* [What you need to do]:
From the data below, repeat exactly the lines from the line with "type=move; before=red mug;" to the line with "type=replace; before=black table", both included.

* [Data]:
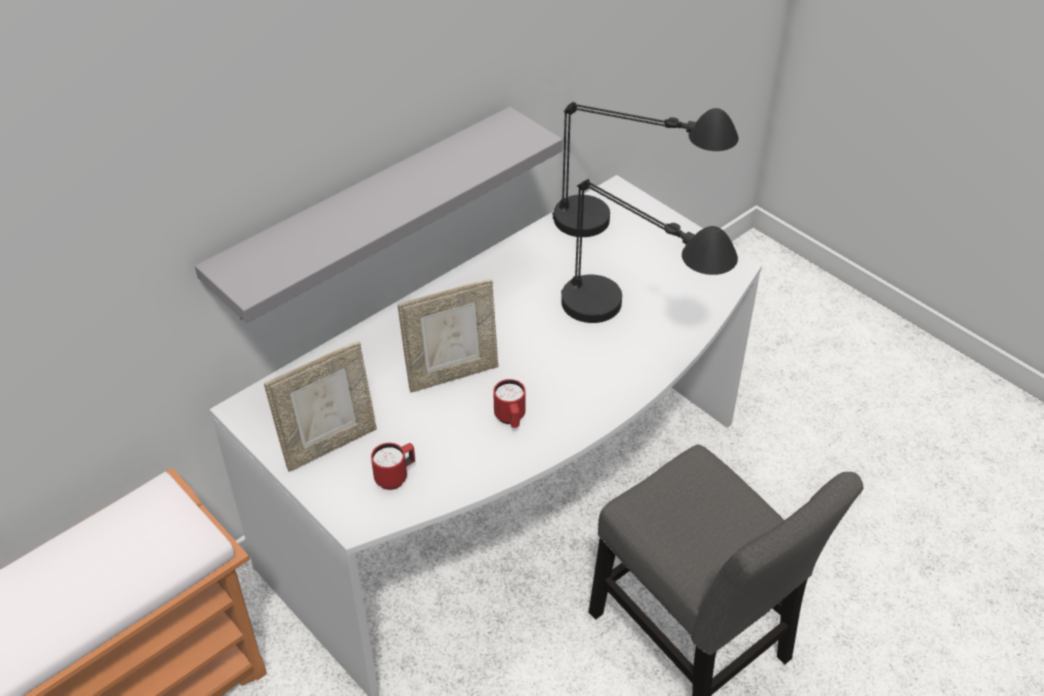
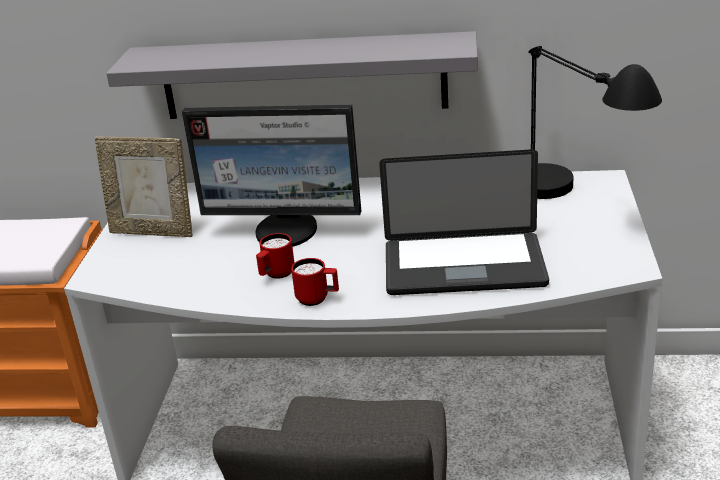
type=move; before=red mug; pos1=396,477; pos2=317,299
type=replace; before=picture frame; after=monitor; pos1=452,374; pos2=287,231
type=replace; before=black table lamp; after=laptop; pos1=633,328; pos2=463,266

...

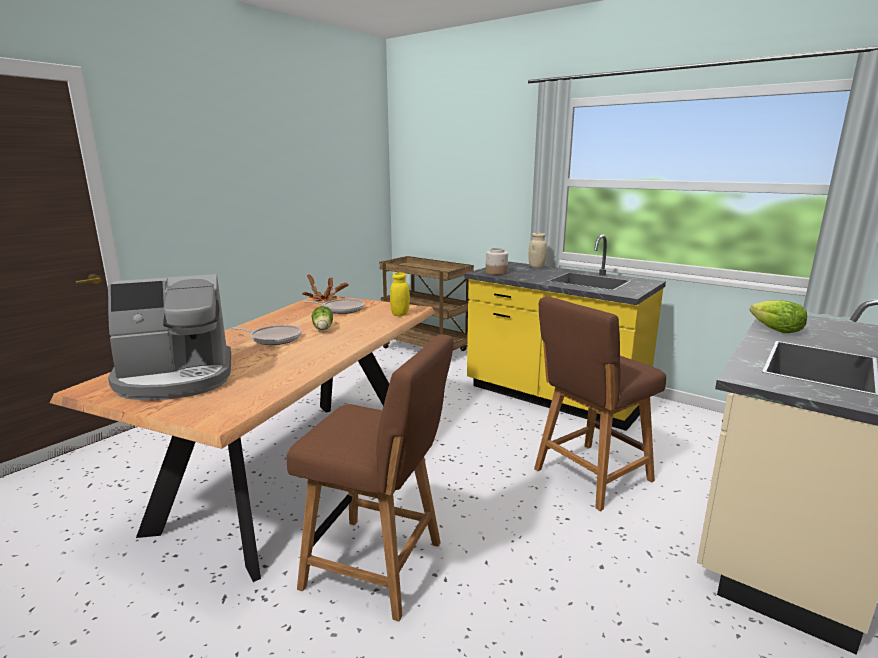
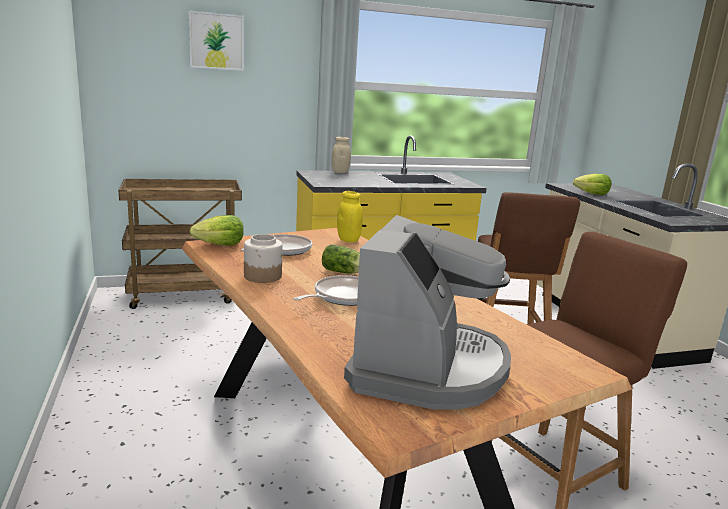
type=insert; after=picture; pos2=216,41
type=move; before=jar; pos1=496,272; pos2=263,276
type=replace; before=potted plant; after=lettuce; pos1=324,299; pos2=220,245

* [Solution to this exercise]:
type=move; before=red mug; pos1=396,477; pos2=317,299
type=replace; before=picture frame; after=monitor; pos1=452,374; pos2=287,231
type=replace; before=black table lamp; after=laptop; pos1=633,328; pos2=463,266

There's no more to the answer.